# Data to process
↓↓↓

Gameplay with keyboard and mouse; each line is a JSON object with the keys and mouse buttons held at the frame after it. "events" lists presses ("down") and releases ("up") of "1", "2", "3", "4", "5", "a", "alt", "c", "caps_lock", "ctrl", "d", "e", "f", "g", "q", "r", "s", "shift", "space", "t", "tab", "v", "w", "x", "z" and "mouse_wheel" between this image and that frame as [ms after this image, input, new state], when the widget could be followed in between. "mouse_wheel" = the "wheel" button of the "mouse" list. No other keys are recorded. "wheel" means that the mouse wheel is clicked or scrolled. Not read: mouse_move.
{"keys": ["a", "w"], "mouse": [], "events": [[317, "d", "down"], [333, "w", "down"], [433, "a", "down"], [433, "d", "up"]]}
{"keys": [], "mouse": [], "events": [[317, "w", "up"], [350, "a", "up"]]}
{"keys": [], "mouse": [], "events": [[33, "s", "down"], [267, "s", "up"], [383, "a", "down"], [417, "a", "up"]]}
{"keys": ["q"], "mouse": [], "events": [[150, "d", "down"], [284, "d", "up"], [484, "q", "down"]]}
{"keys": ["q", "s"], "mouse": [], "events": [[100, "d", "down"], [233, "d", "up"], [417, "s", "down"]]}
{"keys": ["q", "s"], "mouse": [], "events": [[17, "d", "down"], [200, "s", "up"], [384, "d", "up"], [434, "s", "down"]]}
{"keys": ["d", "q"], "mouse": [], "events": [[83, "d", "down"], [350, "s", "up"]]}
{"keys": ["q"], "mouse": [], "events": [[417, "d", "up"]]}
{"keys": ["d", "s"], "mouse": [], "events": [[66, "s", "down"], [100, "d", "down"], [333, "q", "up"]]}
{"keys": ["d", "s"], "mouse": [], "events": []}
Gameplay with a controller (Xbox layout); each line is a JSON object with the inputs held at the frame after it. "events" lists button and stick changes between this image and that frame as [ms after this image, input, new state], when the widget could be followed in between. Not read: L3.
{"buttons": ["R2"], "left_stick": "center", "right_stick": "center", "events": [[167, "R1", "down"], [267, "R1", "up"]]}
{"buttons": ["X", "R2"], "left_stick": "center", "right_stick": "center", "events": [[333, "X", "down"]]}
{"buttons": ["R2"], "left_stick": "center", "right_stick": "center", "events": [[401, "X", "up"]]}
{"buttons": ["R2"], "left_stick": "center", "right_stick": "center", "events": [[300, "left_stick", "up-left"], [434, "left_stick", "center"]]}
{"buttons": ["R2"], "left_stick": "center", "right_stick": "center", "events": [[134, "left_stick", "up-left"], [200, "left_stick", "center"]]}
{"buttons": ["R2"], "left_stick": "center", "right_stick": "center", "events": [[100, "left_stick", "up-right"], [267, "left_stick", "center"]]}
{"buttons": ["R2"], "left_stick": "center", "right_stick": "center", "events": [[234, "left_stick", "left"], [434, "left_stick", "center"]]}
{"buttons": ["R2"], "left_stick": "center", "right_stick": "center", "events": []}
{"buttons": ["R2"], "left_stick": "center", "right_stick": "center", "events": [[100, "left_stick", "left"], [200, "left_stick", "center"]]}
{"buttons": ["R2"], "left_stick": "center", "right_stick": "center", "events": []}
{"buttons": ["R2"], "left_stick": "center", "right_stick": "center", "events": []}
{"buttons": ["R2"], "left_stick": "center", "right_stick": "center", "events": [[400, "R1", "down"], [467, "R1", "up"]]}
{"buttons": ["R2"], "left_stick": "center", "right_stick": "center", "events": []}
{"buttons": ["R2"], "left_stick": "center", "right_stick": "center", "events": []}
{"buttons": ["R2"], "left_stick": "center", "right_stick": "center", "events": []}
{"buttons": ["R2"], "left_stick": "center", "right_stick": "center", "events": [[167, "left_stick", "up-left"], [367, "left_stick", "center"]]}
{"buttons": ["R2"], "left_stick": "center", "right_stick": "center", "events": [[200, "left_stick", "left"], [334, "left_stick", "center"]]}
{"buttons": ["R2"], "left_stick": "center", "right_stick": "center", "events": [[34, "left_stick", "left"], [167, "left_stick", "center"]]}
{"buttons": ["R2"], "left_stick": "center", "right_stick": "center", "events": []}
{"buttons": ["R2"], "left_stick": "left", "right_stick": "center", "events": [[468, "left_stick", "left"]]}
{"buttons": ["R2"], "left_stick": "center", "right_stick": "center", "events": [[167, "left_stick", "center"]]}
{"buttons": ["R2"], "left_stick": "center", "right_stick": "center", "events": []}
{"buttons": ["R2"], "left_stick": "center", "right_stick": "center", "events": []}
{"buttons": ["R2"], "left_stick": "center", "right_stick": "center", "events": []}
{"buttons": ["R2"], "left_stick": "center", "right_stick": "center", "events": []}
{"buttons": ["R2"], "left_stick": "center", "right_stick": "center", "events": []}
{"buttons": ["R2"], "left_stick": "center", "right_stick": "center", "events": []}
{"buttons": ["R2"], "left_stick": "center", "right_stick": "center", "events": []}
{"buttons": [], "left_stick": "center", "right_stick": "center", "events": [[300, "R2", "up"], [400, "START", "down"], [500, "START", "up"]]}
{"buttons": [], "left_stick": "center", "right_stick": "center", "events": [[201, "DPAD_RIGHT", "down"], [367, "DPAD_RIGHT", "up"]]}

↑↑↑

# What you need to do
Write the entries above out again, unchanged and complete.

# Task result
Gameplay with keyboard and mouse; each line is a JSON object with the keys and mouse buttons held at the frame after it. "events" lists presses ("down") and releases ("up") of "1", "2", "3", "4", "5", "a", "alt", "c", "caps_lock", "ctrl", "d", "e", "f", "g", "q", "r", "s", "shift", "space", "t", "tab", "v", "w", "x", "z" and "mouse_wheel" between this image and that frame as [ms after this image, input, new state], when the widget could be followed in between. "mouse_wheel" = the "wheel" button of the "mouse" list. No other keys are recorded. "wheel" means that the mouse wheel is clicked or scrolled. Not read: mouse_move.
{"keys": ["a", "w"], "mouse": [], "events": [[317, "d", "down"], [333, "w", "down"], [433, "a", "down"], [433, "d", "up"]]}
{"keys": [], "mouse": [], "events": [[317, "w", "up"], [350, "a", "up"]]}
{"keys": [], "mouse": [], "events": [[33, "s", "down"], [267, "s", "up"], [383, "a", "down"], [417, "a", "up"]]}
{"keys": ["q"], "mouse": [], "events": [[150, "d", "down"], [284, "d", "up"], [484, "q", "down"]]}
{"keys": ["q", "s"], "mouse": [], "events": [[100, "d", "down"], [233, "d", "up"], [417, "s", "down"]]}
{"keys": ["q", "s"], "mouse": [], "events": [[17, "d", "down"], [200, "s", "up"], [384, "d", "up"], [434, "s", "down"]]}
{"keys": ["d", "q"], "mouse": [], "events": [[83, "d", "down"], [350, "s", "up"]]}
{"keys": ["q"], "mouse": [], "events": [[417, "d", "up"]]}
{"keys": ["d", "s"], "mouse": [], "events": [[66, "s", "down"], [100, "d", "down"], [333, "q", "up"]]}
{"keys": ["d", "s"], "mouse": [], "events": []}
Gameplay with a controller (Xbox layout); each line is a JSON object with the inputs held at the frame after it. "events" lists button and stick changes between this image and that frame as [ms after this image, input, new state], when the widget could be followed in between. Not read: L3.
{"buttons": ["R2"], "left_stick": "center", "right_stick": "center", "events": [[167, "R1", "down"], [267, "R1", "up"]]}
{"buttons": ["X", "R2"], "left_stick": "center", "right_stick": "center", "events": [[333, "X", "down"]]}
{"buttons": ["R2"], "left_stick": "center", "right_stick": "center", "events": [[401, "X", "up"]]}
{"buttons": ["R2"], "left_stick": "center", "right_stick": "center", "events": [[300, "left_stick", "up-left"], [434, "left_stick", "center"]]}
{"buttons": ["R2"], "left_stick": "center", "right_stick": "center", "events": [[134, "left_stick", "up-left"], [200, "left_stick", "center"]]}
{"buttons": ["R2"], "left_stick": "center", "right_stick": "center", "events": [[100, "left_stick", "up-right"], [267, "left_stick", "center"]]}
{"buttons": ["R2"], "left_stick": "center", "right_stick": "center", "events": [[234, "left_stick", "left"], [434, "left_stick", "center"]]}
{"buttons": ["R2"], "left_stick": "center", "right_stick": "center", "events": []}
{"buttons": ["R2"], "left_stick": "center", "right_stick": "center", "events": [[100, "left_stick", "left"], [200, "left_stick", "center"]]}
{"buttons": ["R2"], "left_stick": "center", "right_stick": "center", "events": []}
{"buttons": ["R2"], "left_stick": "center", "right_stick": "center", "events": []}
{"buttons": ["R2"], "left_stick": "center", "right_stick": "center", "events": [[400, "R1", "down"], [467, "R1", "up"]]}
{"buttons": ["R2"], "left_stick": "center", "right_stick": "center", "events": []}
{"buttons": ["R2"], "left_stick": "center", "right_stick": "center", "events": []}
{"buttons": ["R2"], "left_stick": "center", "right_stick": "center", "events": []}
{"buttons": ["R2"], "left_stick": "center", "right_stick": "center", "events": [[167, "left_stick", "up-left"], [367, "left_stick", "center"]]}
{"buttons": ["R2"], "left_stick": "center", "right_stick": "center", "events": [[200, "left_stick", "left"], [334, "left_stick", "center"]]}
{"buttons": ["R2"], "left_stick": "center", "right_stick": "center", "events": [[34, "left_stick", "left"], [167, "left_stick", "center"]]}
{"buttons": ["R2"], "left_stick": "center", "right_stick": "center", "events": []}
{"buttons": ["R2"], "left_stick": "left", "right_stick": "center", "events": [[468, "left_stick", "left"]]}
{"buttons": ["R2"], "left_stick": "center", "right_stick": "center", "events": [[167, "left_stick", "center"]]}
{"buttons": ["R2"], "left_stick": "center", "right_stick": "center", "events": []}
{"buttons": ["R2"], "left_stick": "center", "right_stick": "center", "events": []}
{"buttons": ["R2"], "left_stick": "center", "right_stick": "center", "events": []}
{"buttons": ["R2"], "left_stick": "center", "right_stick": "center", "events": []}
{"buttons": ["R2"], "left_stick": "center", "right_stick": "center", "events": []}
{"buttons": ["R2"], "left_stick": "center", "right_stick": "center", "events": []}
{"buttons": ["R2"], "left_stick": "center", "right_stick": "center", "events": []}
{"buttons": [], "left_stick": "center", "right_stick": "center", "events": [[300, "R2", "up"], [400, "START", "down"], [500, "START", "up"]]}
{"buttons": [], "left_stick": "center", "right_stick": "center", "events": [[201, "DPAD_RIGHT", "down"], [367, "DPAD_RIGHT", "up"]]}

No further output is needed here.